I was reminded of Len Amato’s mentorship a week or so ago, when my editor at Kensington, the wonderful Michaela Hamilton, sent me her editorial letter on the manuscript for Scorched Earth, the next Jonathan Grave thriller, due out next spring. In it, I presented scenes where the bad guys were setting up their bad guy stuff in active ways, while Jonathan and his team spent most of the first third of the book researching databases and connecting dots. They really don’t do much of anything. If Scorched Earth were a mystery, then the quiet sleuthing would be fine.

But my fans are not looking for a mystery from me. They’re looking for a thriller, and in thrillers, the main character (the star) makes things happen. Plots points are revealed kinetically, the results of the star’s actions.

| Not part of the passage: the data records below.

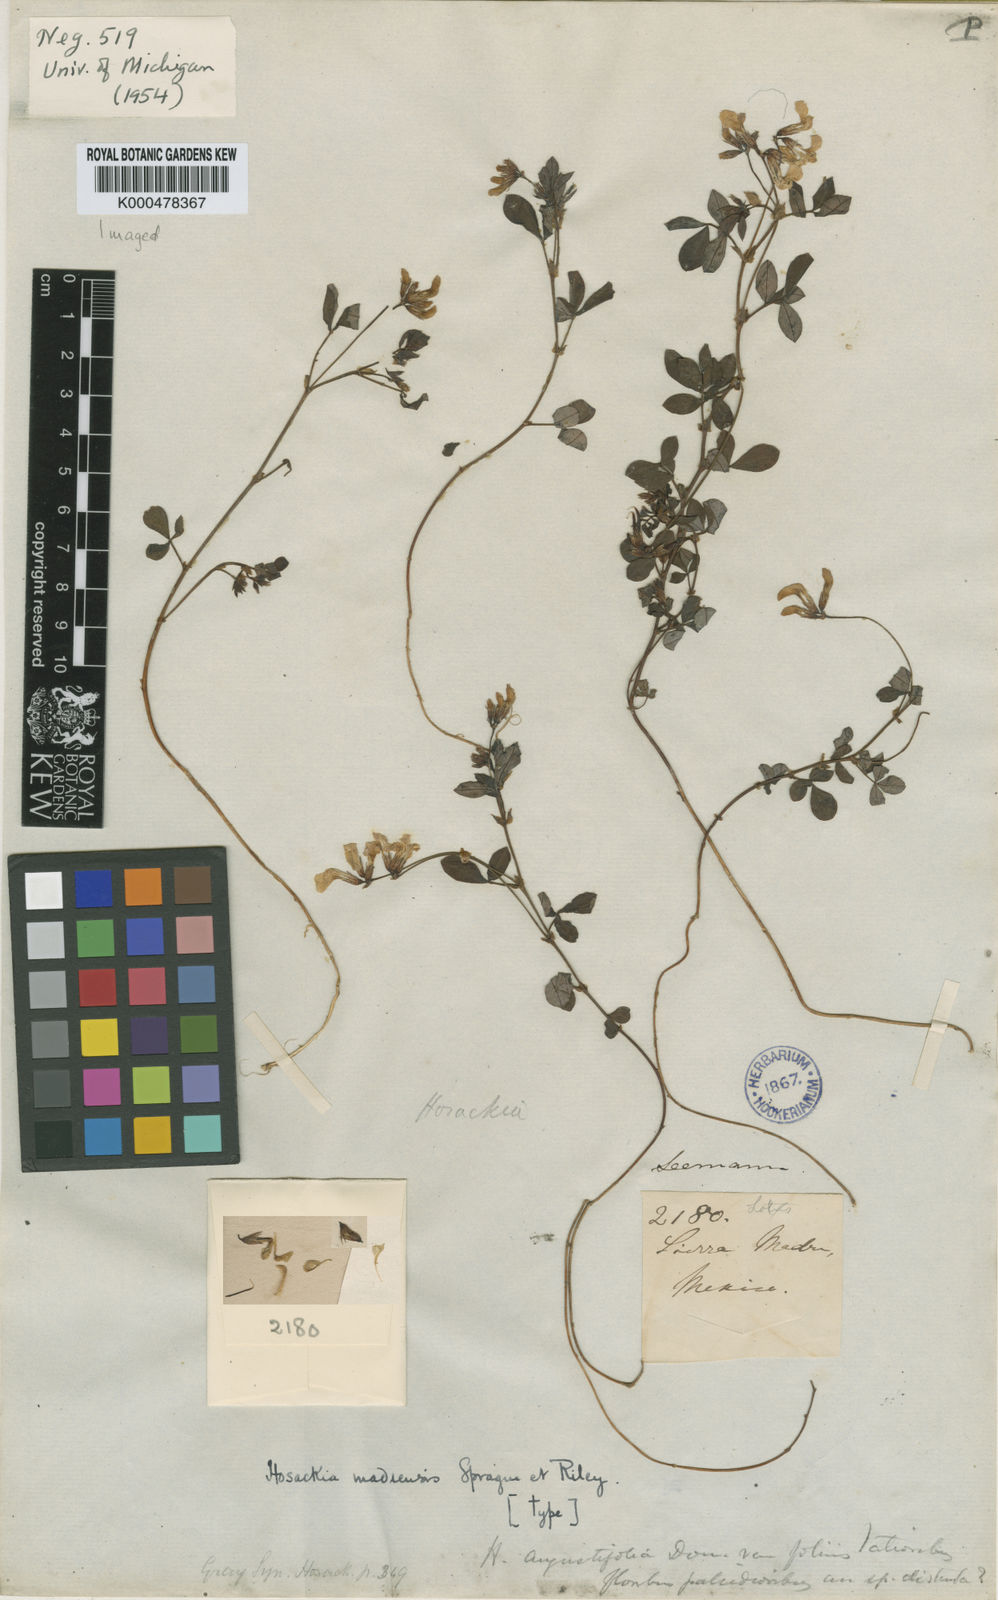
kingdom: Plantae
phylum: Tracheophyta
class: Magnoliopsida
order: Fabales
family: Fabaceae
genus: Hosackia
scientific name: Hosackia repens
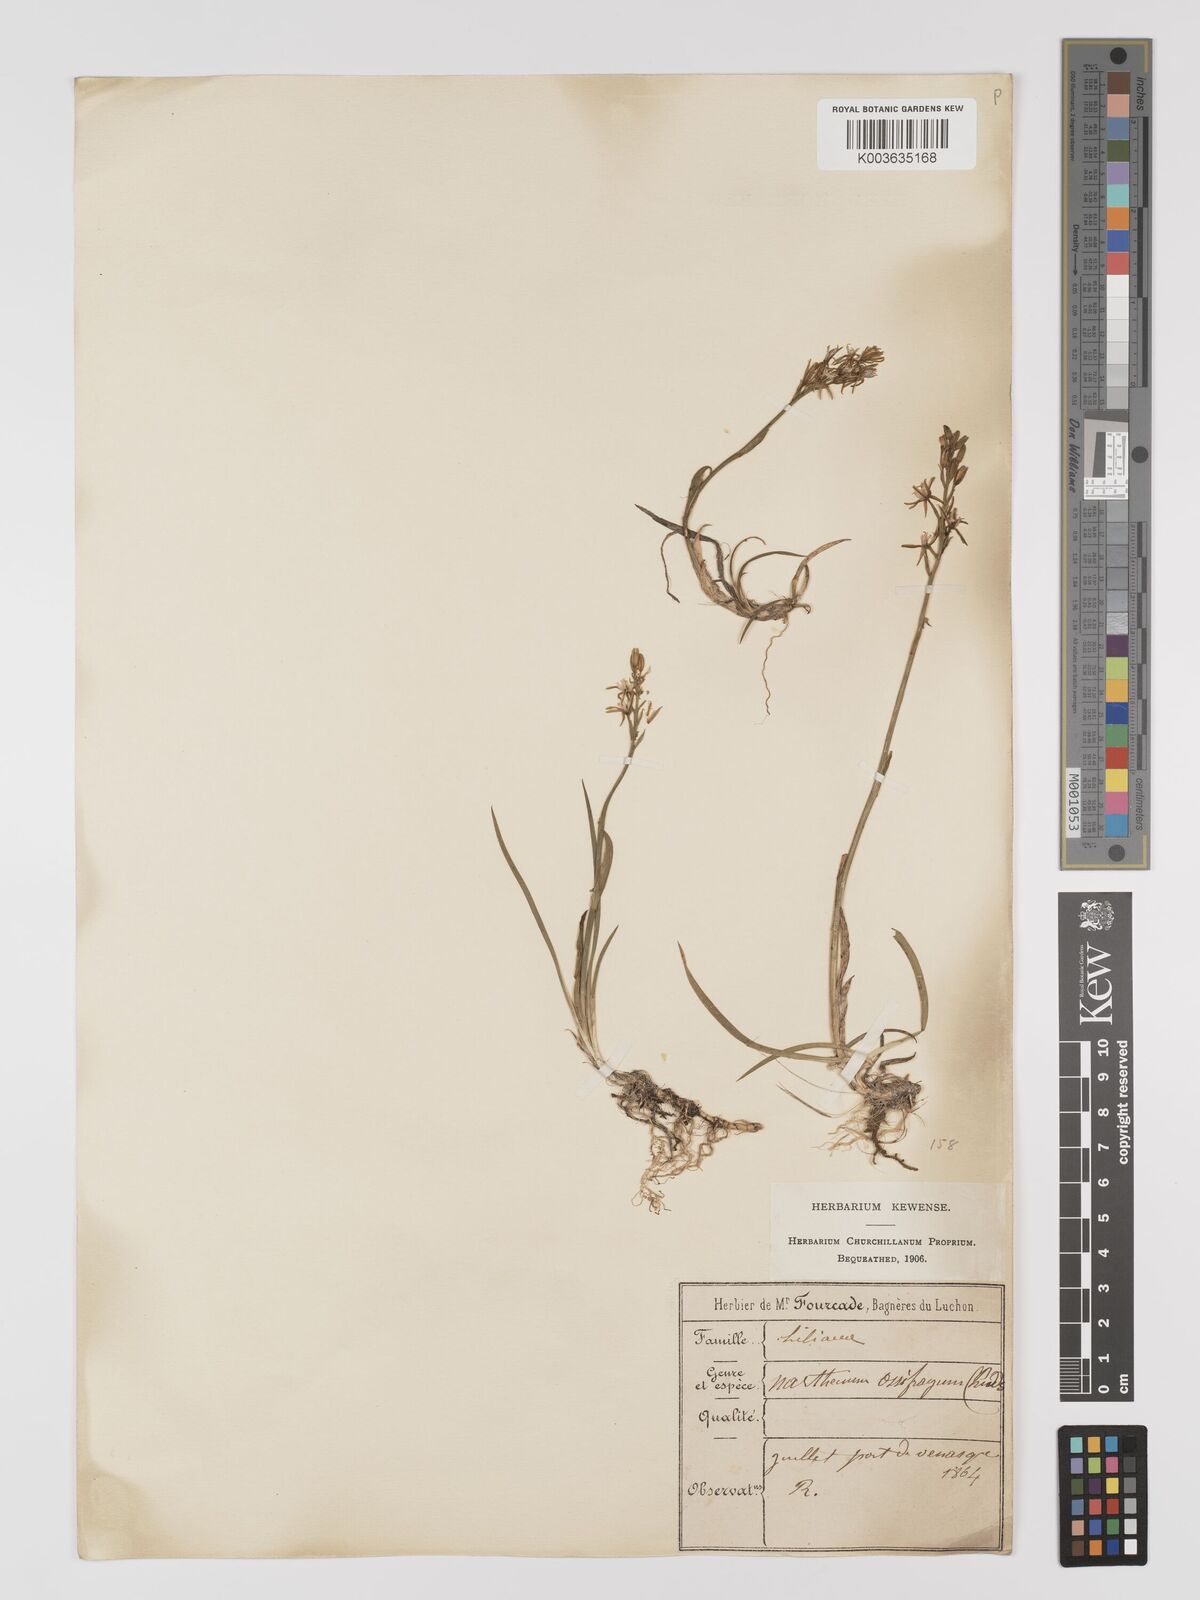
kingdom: Plantae
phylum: Tracheophyta
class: Liliopsida
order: Dioscoreales
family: Nartheciaceae
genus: Narthecium
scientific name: Narthecium ossifragum
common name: Bog asphodel
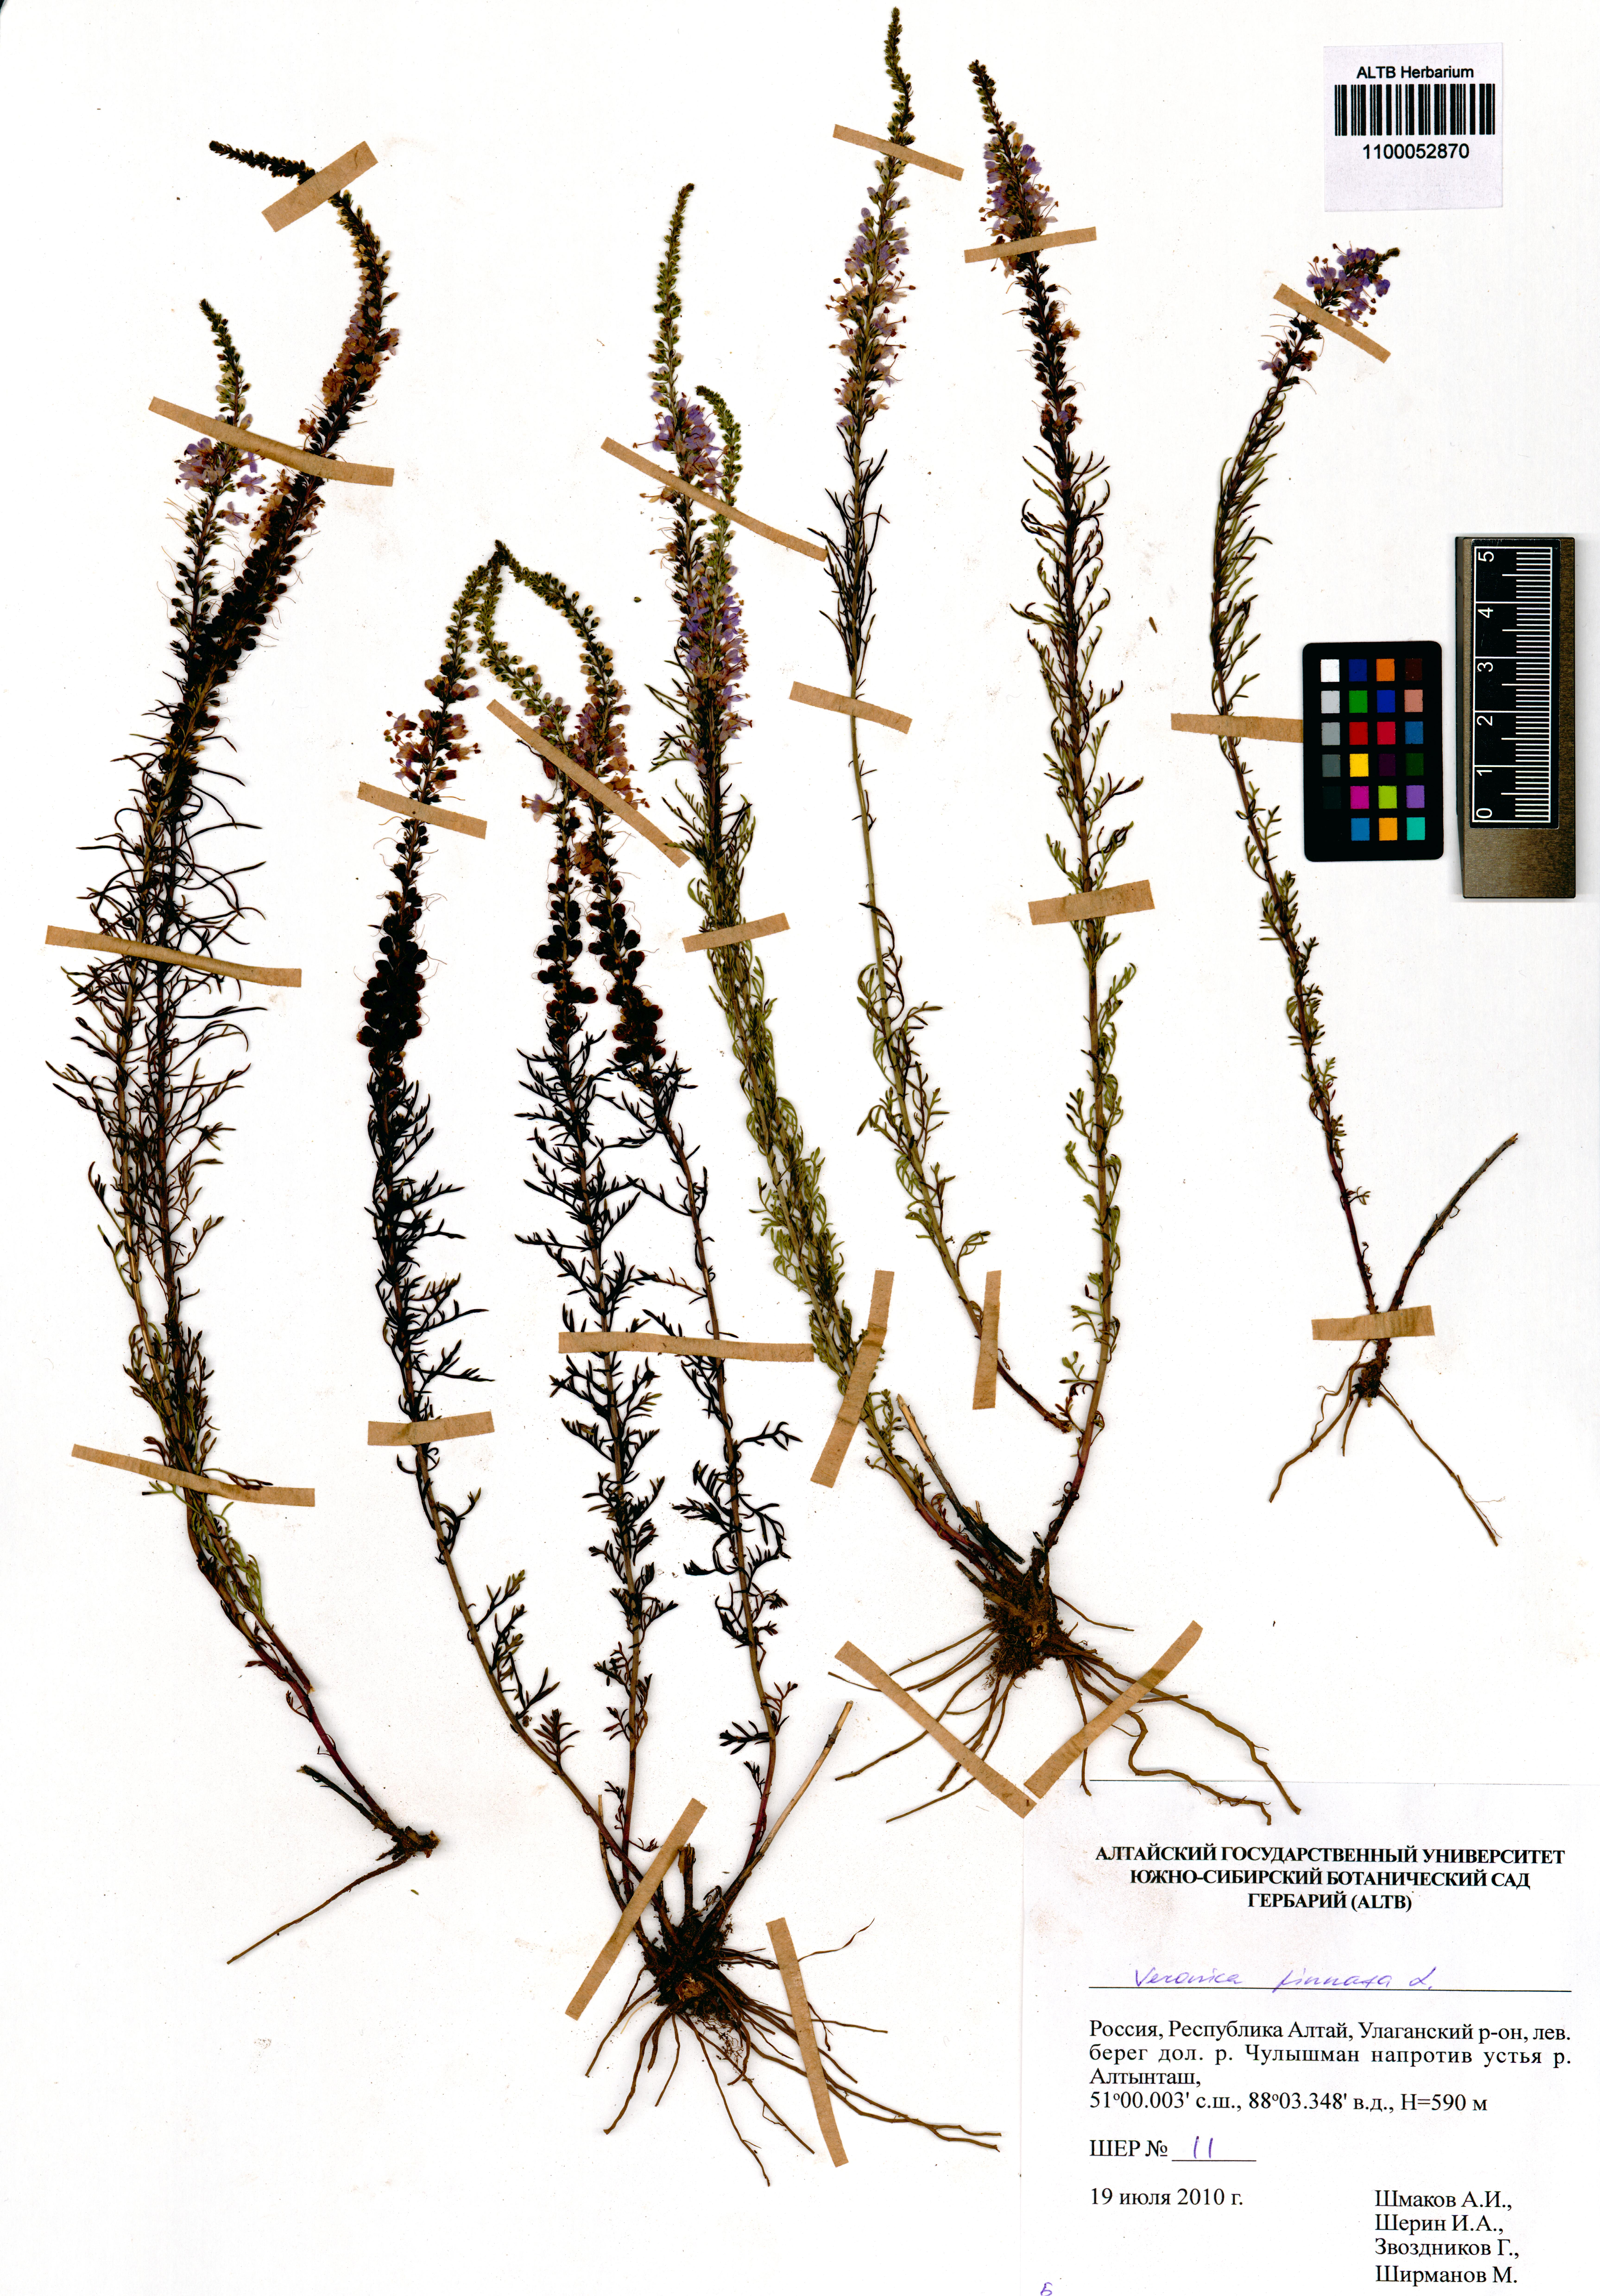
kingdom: Plantae
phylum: Tracheophyta
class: Magnoliopsida
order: Lamiales
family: Plantaginaceae
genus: Veronica
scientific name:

I’d forgotten Len Amato’s Dictum.

And heres’ the thing: While I was and still am very proud of the story, I knew something was wrong with it. I told my wife that the story’s heartbeat didn’t seem quite right. For the life of me, though, I couldn’t see what was wrong.

But Michaela Hamilton did. This is the wonder of a long relationship with a fantastic editor. Once she showed my how in the first act, Jonathan processes and acts on information that is provided to him, rather than hunting down and finding the information himself.

Well, crap. I don’t mean to sound un-humble, but it’s been decades since I’ve been compelled to a massive rewrite of a manuscript because of editorial input. More than a few of my books have required no change at all beyond copy edits.

At their face, the changes I’m making affect only the first act. In reality, because my plots are tightly woven and fairly intricate, there’s no such thing as a first act change that doesn’t have impact on some scene or line of dialogue later in the book.

It’s my own fault. I’ve been wildly distracted by various life events in the past 12 months, and in retrospect, I tried to get away with a shortcut that didn’t work. I didn’t do it intentionally, but if I’d been 100% mentally in the game, I’d be on to my next project by now, not causing stress for myself and the entire production team by stopping forward progress and working backwards to fix a problem that never should have existed.

I think it’s important to understand that every observation made by my editor–and the changes they triggered–were all presented as merely suggestions. They were willing to publish the book exactly as I had written it, but “maybe it would be better if . . .”

There’s no maybe about it. I’ve given myself two weeks to make the changes.